● **Work to be completed**: In the text headed "Hosu's and Bica's priorities," find this sentence and put it into Spanish: "Hosu has worked for 17 years as a prosecutor but also has managerial experience."

● **Excerpt provided**:
Hosu’s and Bica’s priorities
Elena Giorgiana Hosu, proposed for the office of deputy of the head of DIICOT, was heard yesterday too.During the hearings Hosu presented her main goals, including the creation of DIICOT’s own judiciary police, similar to the DNA’s. “The permanent goal consists of combating organized crime and terrorism, defending the rule of law, the citizens’ rights and freedoms, in conditions of credibility and fairness, while respecting the internal legislation and the European Convention on Human Rights, signed in Rome, as the primary international law instrument that defends the individual in the face of the state, and also while respecting the European Court’s jurisprudence,” Hosu wrote in her project. Her strategic goals consist of consolidating the capacity of reaction to the criminal phenomenon, maintaining the prosecutors’ and auxiliary staff’s degree of professional and moral integrity, but also a unitary judiciary praxis and maintaining their professional value. Hosu has worked for 17 years as a prosecutor but also has managerial experience. Prior to this, the magistrate received from the CSM, for her activity in 2004, the “very good” grade the moment she was proposed as head of DIICOT’s Bureau of combating economic-financial macro-criminality. Prosecutor Alina Mihaela Bica, proposed as head of DIICOT, presented her priorities too, among them being the creation of an IT system that would avoid the situation of having persons prosecuted for the same crimes by several structures of the Public Ministry. She pointed out that controls will be conducted in order to notice “aspects concerning the accomplishment of a transparent criminal prosecution act that respects the highest professional exigencies and the celerity principle.” Also in order to render the activity of DIICOT branches efficient, Bica proposes analyzing the cases “in relation to their age and complexity, in order to avoid the danger of reaching the prescription deadline.”

● **Record extracts**:
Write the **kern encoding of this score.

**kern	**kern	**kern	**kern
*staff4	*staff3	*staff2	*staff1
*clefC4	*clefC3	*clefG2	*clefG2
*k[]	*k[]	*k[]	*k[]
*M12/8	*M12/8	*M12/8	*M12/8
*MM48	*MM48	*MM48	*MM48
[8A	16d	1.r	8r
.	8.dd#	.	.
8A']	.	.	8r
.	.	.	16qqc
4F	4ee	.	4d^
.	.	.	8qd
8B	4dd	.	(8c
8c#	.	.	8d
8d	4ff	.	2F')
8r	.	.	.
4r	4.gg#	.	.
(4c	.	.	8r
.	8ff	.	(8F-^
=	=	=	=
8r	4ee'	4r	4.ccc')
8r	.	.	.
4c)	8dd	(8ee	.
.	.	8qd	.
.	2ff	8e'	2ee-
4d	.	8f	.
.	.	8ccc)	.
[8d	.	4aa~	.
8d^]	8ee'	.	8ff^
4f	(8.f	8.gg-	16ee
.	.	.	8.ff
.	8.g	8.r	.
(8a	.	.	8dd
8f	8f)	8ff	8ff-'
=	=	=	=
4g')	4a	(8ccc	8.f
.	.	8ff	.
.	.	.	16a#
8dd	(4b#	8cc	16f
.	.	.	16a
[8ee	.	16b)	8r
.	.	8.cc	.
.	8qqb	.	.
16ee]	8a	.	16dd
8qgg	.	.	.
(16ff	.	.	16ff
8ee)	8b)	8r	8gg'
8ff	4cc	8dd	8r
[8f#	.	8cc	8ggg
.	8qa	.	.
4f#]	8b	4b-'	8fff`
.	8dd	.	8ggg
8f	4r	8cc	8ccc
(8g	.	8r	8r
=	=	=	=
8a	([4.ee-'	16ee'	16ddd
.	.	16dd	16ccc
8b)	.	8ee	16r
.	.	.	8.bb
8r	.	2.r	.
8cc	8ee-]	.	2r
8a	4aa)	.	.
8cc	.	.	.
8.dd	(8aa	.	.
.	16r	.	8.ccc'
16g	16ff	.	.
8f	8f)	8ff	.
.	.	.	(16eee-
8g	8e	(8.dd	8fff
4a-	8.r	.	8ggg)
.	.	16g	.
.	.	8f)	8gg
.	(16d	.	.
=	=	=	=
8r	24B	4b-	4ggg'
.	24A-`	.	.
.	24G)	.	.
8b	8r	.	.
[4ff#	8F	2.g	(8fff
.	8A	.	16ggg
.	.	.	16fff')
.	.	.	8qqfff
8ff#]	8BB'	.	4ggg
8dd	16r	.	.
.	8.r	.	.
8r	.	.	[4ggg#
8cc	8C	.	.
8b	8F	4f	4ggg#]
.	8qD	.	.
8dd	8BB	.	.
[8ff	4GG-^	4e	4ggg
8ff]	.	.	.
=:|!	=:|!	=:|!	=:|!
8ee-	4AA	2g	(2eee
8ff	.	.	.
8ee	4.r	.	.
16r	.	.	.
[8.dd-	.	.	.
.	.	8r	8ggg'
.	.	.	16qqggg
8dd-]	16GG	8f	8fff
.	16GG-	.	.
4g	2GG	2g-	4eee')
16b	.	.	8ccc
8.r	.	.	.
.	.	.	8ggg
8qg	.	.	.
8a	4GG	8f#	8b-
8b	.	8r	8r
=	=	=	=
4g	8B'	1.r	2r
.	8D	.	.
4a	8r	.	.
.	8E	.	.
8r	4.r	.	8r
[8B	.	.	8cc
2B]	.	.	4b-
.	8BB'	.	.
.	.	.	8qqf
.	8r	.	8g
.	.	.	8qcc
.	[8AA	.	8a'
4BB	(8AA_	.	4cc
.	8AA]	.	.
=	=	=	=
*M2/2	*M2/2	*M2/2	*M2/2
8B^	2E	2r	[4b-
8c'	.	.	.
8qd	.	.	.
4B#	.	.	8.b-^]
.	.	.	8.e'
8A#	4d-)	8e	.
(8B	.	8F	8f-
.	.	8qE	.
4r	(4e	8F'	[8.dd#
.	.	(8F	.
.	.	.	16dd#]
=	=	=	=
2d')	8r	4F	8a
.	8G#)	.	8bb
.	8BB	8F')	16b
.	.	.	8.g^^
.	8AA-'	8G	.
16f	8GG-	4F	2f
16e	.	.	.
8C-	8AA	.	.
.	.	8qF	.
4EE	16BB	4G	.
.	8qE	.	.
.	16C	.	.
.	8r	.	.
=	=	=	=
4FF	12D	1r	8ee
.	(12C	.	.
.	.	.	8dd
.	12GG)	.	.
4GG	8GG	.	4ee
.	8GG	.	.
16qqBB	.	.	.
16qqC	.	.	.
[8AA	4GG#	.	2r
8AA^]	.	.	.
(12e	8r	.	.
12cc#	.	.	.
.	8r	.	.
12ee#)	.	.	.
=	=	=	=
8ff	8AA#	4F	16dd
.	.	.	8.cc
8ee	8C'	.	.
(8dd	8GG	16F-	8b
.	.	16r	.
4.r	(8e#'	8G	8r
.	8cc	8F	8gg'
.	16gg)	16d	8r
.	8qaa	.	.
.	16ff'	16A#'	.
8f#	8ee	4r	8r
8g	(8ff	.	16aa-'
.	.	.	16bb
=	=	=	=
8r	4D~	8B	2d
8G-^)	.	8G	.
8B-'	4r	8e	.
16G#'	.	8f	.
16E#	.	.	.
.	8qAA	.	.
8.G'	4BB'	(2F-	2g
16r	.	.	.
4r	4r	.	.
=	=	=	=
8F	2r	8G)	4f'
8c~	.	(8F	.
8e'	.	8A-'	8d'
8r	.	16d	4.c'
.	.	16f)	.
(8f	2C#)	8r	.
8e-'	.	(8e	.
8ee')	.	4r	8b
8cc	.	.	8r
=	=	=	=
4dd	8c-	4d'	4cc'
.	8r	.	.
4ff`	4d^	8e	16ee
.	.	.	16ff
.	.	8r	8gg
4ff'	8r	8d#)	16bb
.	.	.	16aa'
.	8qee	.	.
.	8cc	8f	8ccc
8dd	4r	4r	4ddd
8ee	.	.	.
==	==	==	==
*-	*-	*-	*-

● **Problem solution**: Hosu ha trabajado durante 17 años como fiscal, pero también tiene experiencia en gestión.